Similar problem here as with 18, I got this problem wrong because of a rounding issue. I cut off the number of decimal points I returned for the test results and the answer was rounded up to 0.602. I attended office hours and after talking with Professor Frazier I think the way to solve this is to not automate the rounding, but to print the whole value and then leave the rounding up to me.

Question 20

Same problem as 18 and 19, I got this problem wrong because of a rounding issue. I cut off the number of decimal points I returned for the test results and the answer was rounded up to 0.602. I attended office hours and after talking with Professor Frazier I think the way to solve this is to not automate the rounding, but to print the whole value and then leave the rounding up to me.

Question 21

I got this question wrong partly because I didn’t understand what data it was asking for, but also because I didn’t understand what to return. I thought it was asking for the least correlated feature from problem 15 and 16, and I thought I was supposed to return the r2 value of the model that had the lowest score.

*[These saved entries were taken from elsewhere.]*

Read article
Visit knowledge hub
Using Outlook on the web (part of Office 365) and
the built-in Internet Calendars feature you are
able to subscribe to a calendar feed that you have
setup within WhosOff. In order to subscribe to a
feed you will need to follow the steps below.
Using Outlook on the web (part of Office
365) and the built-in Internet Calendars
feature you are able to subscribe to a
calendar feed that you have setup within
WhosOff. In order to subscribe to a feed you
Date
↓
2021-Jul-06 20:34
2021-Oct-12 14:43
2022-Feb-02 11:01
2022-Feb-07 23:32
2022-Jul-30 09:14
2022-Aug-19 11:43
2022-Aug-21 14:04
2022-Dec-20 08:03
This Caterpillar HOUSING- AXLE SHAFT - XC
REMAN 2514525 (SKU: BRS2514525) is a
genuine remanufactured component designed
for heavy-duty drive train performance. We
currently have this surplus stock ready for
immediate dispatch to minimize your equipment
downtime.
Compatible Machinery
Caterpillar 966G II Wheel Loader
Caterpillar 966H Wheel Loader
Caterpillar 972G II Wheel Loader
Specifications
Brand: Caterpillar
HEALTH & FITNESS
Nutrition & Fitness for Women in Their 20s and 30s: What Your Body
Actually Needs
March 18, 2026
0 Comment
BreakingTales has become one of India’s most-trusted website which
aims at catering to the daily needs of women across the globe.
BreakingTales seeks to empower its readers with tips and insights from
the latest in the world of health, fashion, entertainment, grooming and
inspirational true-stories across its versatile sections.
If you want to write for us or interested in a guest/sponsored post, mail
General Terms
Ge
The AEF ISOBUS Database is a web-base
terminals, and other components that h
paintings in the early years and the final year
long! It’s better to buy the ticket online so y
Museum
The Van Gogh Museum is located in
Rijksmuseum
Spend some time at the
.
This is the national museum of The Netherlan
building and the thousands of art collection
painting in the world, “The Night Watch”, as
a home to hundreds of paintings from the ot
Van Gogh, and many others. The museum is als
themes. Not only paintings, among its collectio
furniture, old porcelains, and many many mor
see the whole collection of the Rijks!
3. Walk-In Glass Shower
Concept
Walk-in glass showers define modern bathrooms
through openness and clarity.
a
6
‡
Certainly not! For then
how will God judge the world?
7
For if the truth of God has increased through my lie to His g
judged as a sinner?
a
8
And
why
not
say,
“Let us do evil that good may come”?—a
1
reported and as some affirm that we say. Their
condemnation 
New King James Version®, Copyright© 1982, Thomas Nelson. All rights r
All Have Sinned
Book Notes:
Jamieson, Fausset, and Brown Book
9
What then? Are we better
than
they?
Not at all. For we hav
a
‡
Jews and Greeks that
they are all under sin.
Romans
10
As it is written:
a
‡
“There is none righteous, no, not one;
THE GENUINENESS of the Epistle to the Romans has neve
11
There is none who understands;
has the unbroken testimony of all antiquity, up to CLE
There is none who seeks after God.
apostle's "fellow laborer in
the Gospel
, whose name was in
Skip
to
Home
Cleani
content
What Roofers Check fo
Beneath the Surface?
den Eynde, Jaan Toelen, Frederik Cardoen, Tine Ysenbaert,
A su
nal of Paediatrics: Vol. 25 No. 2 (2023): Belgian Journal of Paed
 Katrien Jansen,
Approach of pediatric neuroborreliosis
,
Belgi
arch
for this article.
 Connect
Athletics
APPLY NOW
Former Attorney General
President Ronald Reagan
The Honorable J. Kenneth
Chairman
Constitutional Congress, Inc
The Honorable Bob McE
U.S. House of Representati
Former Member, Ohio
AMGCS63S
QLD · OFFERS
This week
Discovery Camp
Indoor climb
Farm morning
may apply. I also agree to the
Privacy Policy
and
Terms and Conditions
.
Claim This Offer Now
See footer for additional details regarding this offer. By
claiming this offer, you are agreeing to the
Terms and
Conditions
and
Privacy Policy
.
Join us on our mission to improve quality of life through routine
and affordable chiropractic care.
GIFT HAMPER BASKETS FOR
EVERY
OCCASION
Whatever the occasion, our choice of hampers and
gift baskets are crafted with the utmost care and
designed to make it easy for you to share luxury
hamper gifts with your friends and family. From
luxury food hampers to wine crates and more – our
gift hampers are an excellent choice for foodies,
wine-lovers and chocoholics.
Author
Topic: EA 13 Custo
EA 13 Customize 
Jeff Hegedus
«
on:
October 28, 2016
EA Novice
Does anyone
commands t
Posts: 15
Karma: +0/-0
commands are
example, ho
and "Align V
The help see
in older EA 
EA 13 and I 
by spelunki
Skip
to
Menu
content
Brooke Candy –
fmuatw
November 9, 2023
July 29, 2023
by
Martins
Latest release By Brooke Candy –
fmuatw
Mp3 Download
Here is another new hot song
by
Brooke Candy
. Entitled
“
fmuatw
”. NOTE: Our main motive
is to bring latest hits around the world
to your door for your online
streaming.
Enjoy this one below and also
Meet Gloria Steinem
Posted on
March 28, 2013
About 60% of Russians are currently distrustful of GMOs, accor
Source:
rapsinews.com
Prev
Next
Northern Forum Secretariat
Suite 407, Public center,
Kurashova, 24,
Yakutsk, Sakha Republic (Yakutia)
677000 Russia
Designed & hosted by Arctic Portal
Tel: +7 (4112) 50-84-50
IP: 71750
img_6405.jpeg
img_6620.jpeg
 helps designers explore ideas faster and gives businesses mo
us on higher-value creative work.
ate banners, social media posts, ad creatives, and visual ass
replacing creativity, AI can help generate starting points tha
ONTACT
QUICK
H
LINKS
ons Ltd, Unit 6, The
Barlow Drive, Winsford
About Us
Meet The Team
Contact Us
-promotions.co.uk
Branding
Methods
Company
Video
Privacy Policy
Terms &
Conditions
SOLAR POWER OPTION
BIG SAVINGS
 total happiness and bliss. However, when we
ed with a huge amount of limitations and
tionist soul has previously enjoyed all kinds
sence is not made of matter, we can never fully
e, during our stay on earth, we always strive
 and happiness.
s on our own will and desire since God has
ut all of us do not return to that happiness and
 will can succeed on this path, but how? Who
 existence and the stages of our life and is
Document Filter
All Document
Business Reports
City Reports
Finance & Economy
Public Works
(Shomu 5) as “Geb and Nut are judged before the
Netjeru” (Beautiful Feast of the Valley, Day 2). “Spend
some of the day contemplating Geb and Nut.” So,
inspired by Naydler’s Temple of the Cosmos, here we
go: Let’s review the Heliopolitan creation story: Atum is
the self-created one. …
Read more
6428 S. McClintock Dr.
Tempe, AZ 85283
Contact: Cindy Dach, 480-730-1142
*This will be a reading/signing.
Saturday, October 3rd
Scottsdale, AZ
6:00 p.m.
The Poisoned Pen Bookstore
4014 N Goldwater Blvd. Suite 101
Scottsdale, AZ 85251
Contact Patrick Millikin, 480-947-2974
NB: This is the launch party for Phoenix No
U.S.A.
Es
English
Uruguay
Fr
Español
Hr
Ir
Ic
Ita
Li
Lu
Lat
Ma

Instead, I was supposed to use the whole standardized dataset, create the three models with the previously found hyperparameters, fit the created models, and return the coefficient for the least correlated feature.

Question 22

I got this question wrong almost exactly the way I got question 21 wrong. I didn’t understand what data it was asking for or what to return. I thought it was asking for the most correlated feature from problem 15 and 16, and I thought I was supposed to return the r2 value of the model that had the lowest score.

Instead, I was supposed to use the whole standardized dataset, create the three models with the previously found hyperparameters, fit the created models, and return the coefficient for the most correlated feature.

Question 24

The issue for this answer is near identical to the issue for 18, 19, and 20. I entered the answer as 0.002, because of the automated rounding: print('Optimal alpha value: ' + format(a_range[idx], '.3f')). If I had left off the rounding, I would have gotten 0.00186, which is the correct answer.